Congressional District 48: This is a very safe Republican district in Orange County, as yesterday's results illustrate. Rep. Dana Rohrabacher won 65.8% of the vote and will face Democrat Ron Varasteh in the November general. No Party Preference candidate Alan Schlar won nearly 5% of the vote.
Congressional District 49: This district covers Northern San Diego County and parts of Orange County, where Republican Rep. Darrell Issa is considered an incumbent. The Chairman of the House Oversight and Government Reform Committee received 60.9%. His Democratic challenger Jerry Tetalman drew 31% and will face Rep. Issa once again in the general election. Two No Party Preference candidates ran in the district, Dick Eiden and Albin Novinec, receiving 6.7% and 1.4% of the vote respectively. No Party Preference voters hold a 22% registration in the district. Regardless, this is still considered a safely Republican seat.
Congressional District 50: Rep. Duncan Hunter easily breezed to an impressive victory on Tuesday with 67% of the vote. He will face Democratic challenger David Secor, but the race is not projected to be competitive.
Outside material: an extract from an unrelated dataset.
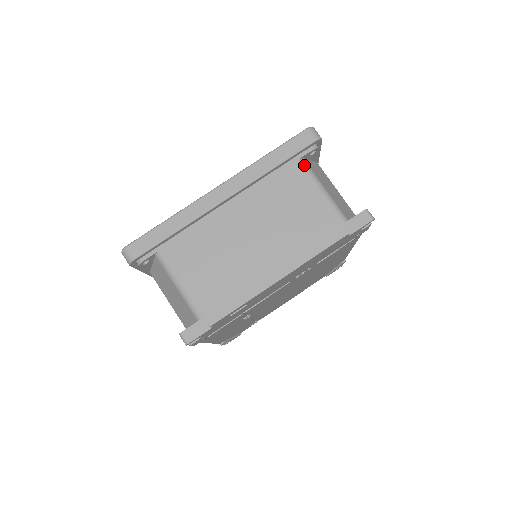
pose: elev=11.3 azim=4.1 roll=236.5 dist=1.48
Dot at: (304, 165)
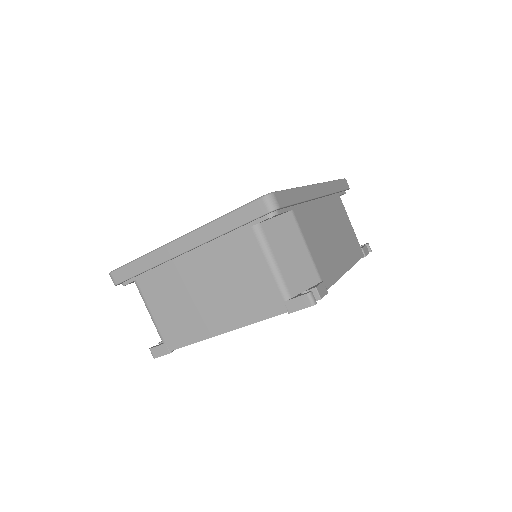
Dot at: (257, 233)
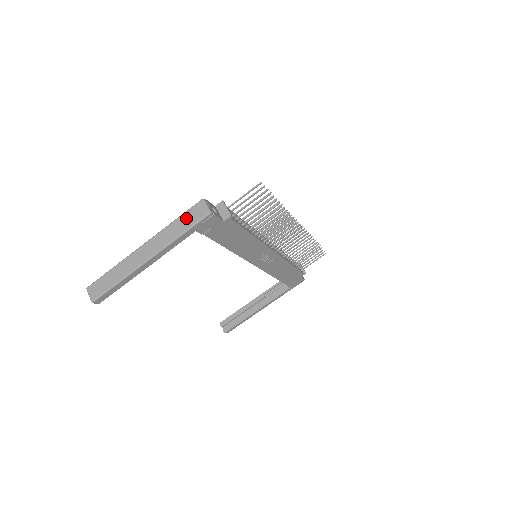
Libertarian Michael Benoit drew 5%. No Party Preference voters make up 20% of this district's electorate, but Democrats are out-registered by Republicans by nearly 22-points.
Congressional District 51: Democratic State Senator Juan Vargas handily won CD-51 with 45.7% of the vote. He will face Republican Michael Crimmins in the November general. Democrat and former Senator Denise Moreno Ducheny fell short of advancing with just 15.5% of the vote, more than likely a result of splitting voters between fellow Democrats John Brooks and Daniel C. Ramirez, both who garnered around 5% of the vote each. This district is expected to remain Democratic.
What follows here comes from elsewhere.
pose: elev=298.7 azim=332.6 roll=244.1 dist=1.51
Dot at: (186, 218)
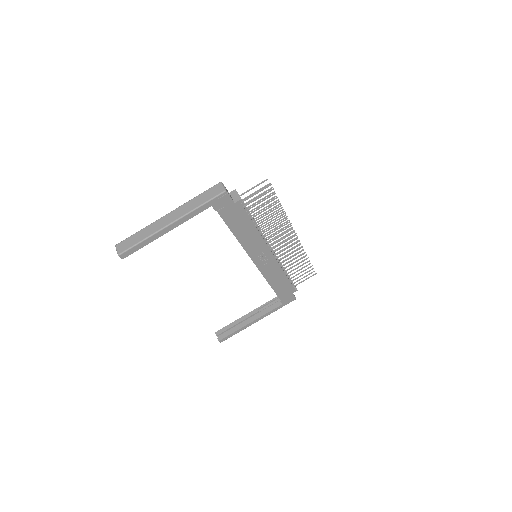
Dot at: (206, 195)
Congressional District 52: Moving on to the November general election for certain is incumbent Republican Rep. Brian Bilbray. It's a close contest for Democrats Lori Saldana and Scott Peters. According to Secretary of State data, less than 700 votes put Peters ahead of Saldana by .6%. The San Diego County registrar reports approximately 135,000 ballots have yet to be counted. Coming in fourth with 4.1% of the vote is independent and former Mayor of Santee, Jack Doyle. This district is a toss-up.
Congressional District 53: There wasn't much of a contest in CD-53, where incumbent Democrat Rep. Susan Davis enjoys a solid base of support in this safely Democratic district. In 2008, CD-53 supported President Obama by 61%. Rep. Davis' only challenger and Republican retired marine, Nick Popaditch, made a strong showing regardless, garnering 42.6% of votes. Both Rep. Davis and Popaditch will face each other in what is likely to be a predictable November election. Rep. Davis should win reelection.